Of course, we might be saying to ourselves that we don’t have time for even five seconds here and five seconds there. We just have no time at all and so much to do. While that may be true, it’s also possible that we might miss some interesting moments from which to procure a creative adventure because there’s always some lost or wasted time in our lives. We’re in the waiting room at an airport, waiting for our flight to be announced. We’re on the phone tending to some business and we’re put on hold. We’re at the laundromat, waiting for the clothes to finish the wash cycle. Just take a moment and recognize all the chunks of time that often, even usually, are wasted.
To utilize all those usually wasted minutes, we need to be prepared. We’ll need some supplies readily available. We won’t need much—for example, just some paper and drawing pencils or a pen for writing, a small container of water, watercolors and a brush or two, a chunk of clay wrapped in plastic to keep it moist.

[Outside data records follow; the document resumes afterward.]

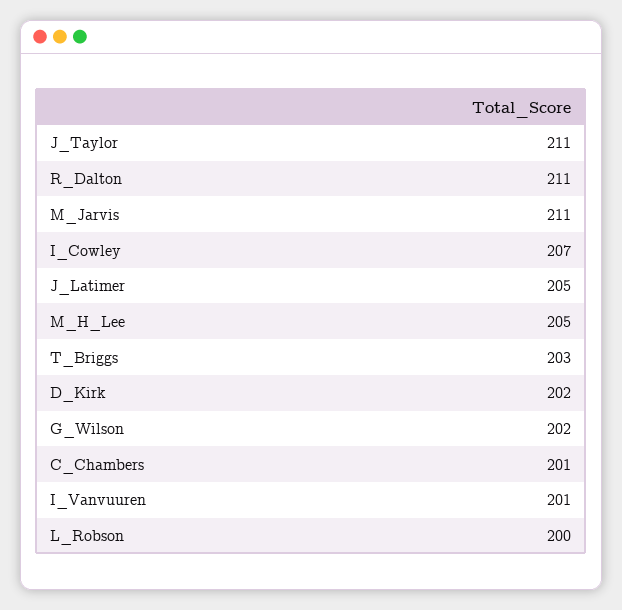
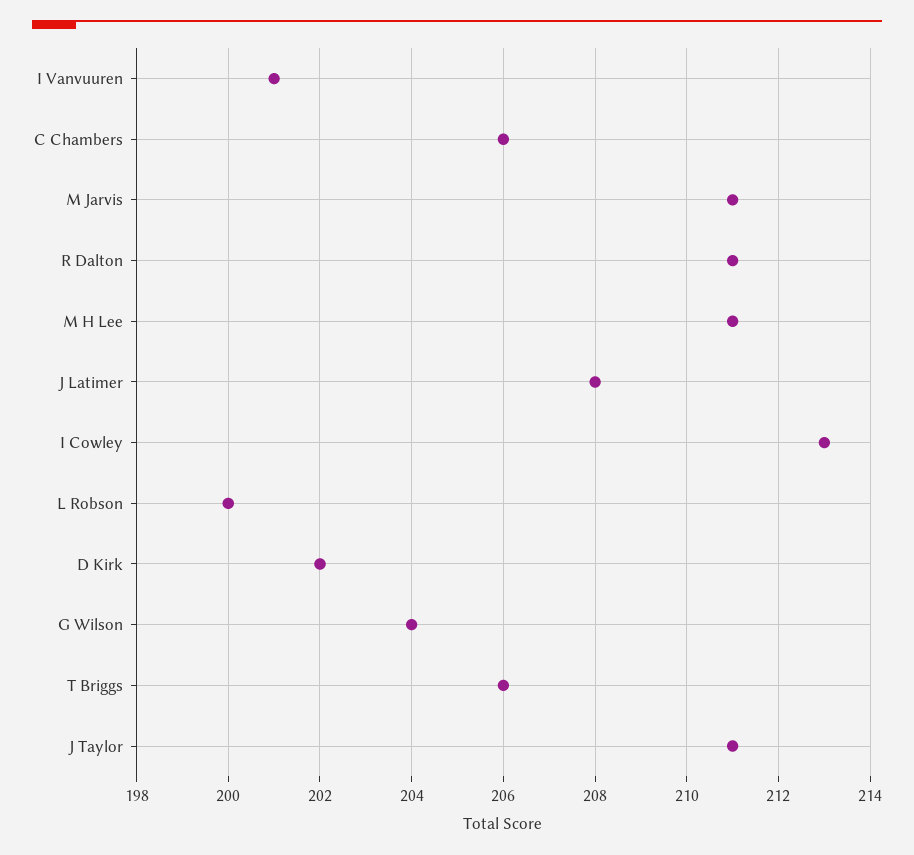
I_Cowley: 207 -> 213
J_Latimer: 205 -> 208
M_H_Lee: 205 -> 211
T_Briggs: 203 -> 206
G_Wilson: 202 -> 204
C_Chambers: 201 -> 206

An artist friend of mine keeps all of her art supplies in a small basket and carries it with her wherever she goes. Another person I know has set up a small table in her kitchen with all the supplies she needs on it. One man carries his drawing pencils and paper in his briefcase. Any method will work as long as the art or writing supplies are available for you.
It is said the longest journey begins with the first step. An artistic or creative path can begin with your first sketch or just a few words on paper—just something you can easily do while the clothes are going through a wash cycle.